Airflow Skill

Minimal, production-grade Airflow patterns for Airflow 2 and 3.

Version Detection (Must Run First)

Before proposing any changes, confirm the Airflow version:

Detection order (use first available):

•Project dependency pins (requirements.txt, constraints.txt, pyproject.toml)
•Deployed image/app version (Helm values, image tags)
•Runtime confirmation: airflow version inside scheduler/webserver pod

Hard rules:

•Do not mix constructs between Airflow major/minor versions
•Always validate guidance against the project's current Airflow version pin
•If you cannot determine the version, stop and ask one focused question

Docs rule:

•Prefer https://airflow.apache.org/docs/apache-airflow/<major>.<minor>.*
•Avoid /stable/ docs unless explicitly on current stable release

Version Support

This skill supports both Airflow 2.x and Airflow 3.x. Key differences:

Airflow 3.x Changes

•New import namespace: Use from airflow.sdk import DAG, task instead of airflow.models
•Assets replace Datasets: Dataset → Asset, DatasetEvent → AssetEvent
•No metadata DB access in tasks: Use Airflow REST API or context instead
•schedule_interval removed: Use unified schedule parameter
•catchup=False by default: Explicit opt-in for backfills
•logical_date=None for manual/asset triggers: No data interval for ad-hoc runs
•Standard operators moved: PythonOperator, BashOperator now in apache-airflow-providers-standard
•Removed: SubDAGs, SLAs, pickling, execution_date context variable

When Writing DAGs

•Airflow 2: Use legacy imports (airflow.models, airflow.decorators)

_ _ _ _ _

According to the Airflow skill page, which parameter should be used in Airflow 3.x now that schedule_interval has been removed? The records that come next are separate material and are not part of the Airflow skill page.

_ _ _ _ _

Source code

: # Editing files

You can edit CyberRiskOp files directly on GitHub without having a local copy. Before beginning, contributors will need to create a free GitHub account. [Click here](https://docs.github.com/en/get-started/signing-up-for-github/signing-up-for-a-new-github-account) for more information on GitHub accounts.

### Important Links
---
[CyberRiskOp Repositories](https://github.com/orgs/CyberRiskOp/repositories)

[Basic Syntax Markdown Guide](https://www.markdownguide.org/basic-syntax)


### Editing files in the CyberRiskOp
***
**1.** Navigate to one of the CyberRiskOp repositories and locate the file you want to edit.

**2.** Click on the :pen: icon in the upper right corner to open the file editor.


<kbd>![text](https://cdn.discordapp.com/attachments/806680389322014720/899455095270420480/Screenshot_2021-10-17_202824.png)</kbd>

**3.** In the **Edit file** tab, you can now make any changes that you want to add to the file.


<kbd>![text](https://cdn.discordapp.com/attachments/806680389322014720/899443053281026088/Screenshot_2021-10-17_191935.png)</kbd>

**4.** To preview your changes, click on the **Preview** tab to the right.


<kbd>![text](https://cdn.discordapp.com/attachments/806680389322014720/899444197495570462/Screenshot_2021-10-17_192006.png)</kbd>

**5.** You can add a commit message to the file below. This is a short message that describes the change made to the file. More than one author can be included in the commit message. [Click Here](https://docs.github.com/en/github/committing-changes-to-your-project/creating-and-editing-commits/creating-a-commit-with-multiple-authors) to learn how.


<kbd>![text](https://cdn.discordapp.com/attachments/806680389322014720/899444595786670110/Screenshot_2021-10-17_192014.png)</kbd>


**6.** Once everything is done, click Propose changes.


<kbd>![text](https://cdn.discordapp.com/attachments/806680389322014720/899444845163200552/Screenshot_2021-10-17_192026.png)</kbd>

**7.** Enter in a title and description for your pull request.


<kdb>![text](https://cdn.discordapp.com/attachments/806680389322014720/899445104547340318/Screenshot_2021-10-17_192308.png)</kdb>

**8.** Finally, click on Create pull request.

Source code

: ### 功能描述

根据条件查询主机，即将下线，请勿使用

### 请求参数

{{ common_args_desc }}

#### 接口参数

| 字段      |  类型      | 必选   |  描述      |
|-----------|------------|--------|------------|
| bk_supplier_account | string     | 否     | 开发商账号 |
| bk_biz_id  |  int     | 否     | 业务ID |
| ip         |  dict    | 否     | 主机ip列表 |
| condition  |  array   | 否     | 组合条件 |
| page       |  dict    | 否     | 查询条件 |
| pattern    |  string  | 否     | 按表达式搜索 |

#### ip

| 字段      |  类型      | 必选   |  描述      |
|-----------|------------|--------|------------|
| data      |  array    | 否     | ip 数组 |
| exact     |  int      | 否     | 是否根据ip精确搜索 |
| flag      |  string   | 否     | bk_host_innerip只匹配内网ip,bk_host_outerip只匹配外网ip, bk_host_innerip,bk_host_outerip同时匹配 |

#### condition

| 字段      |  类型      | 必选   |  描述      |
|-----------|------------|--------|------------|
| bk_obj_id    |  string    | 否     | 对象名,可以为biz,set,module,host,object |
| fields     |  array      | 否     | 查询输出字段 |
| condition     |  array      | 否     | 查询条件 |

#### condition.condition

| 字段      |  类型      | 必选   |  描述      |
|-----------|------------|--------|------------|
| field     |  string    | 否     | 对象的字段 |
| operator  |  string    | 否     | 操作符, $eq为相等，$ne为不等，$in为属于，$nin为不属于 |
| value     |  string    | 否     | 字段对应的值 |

_ _ _ _ _

### Problem solution
The unified schedule parameter.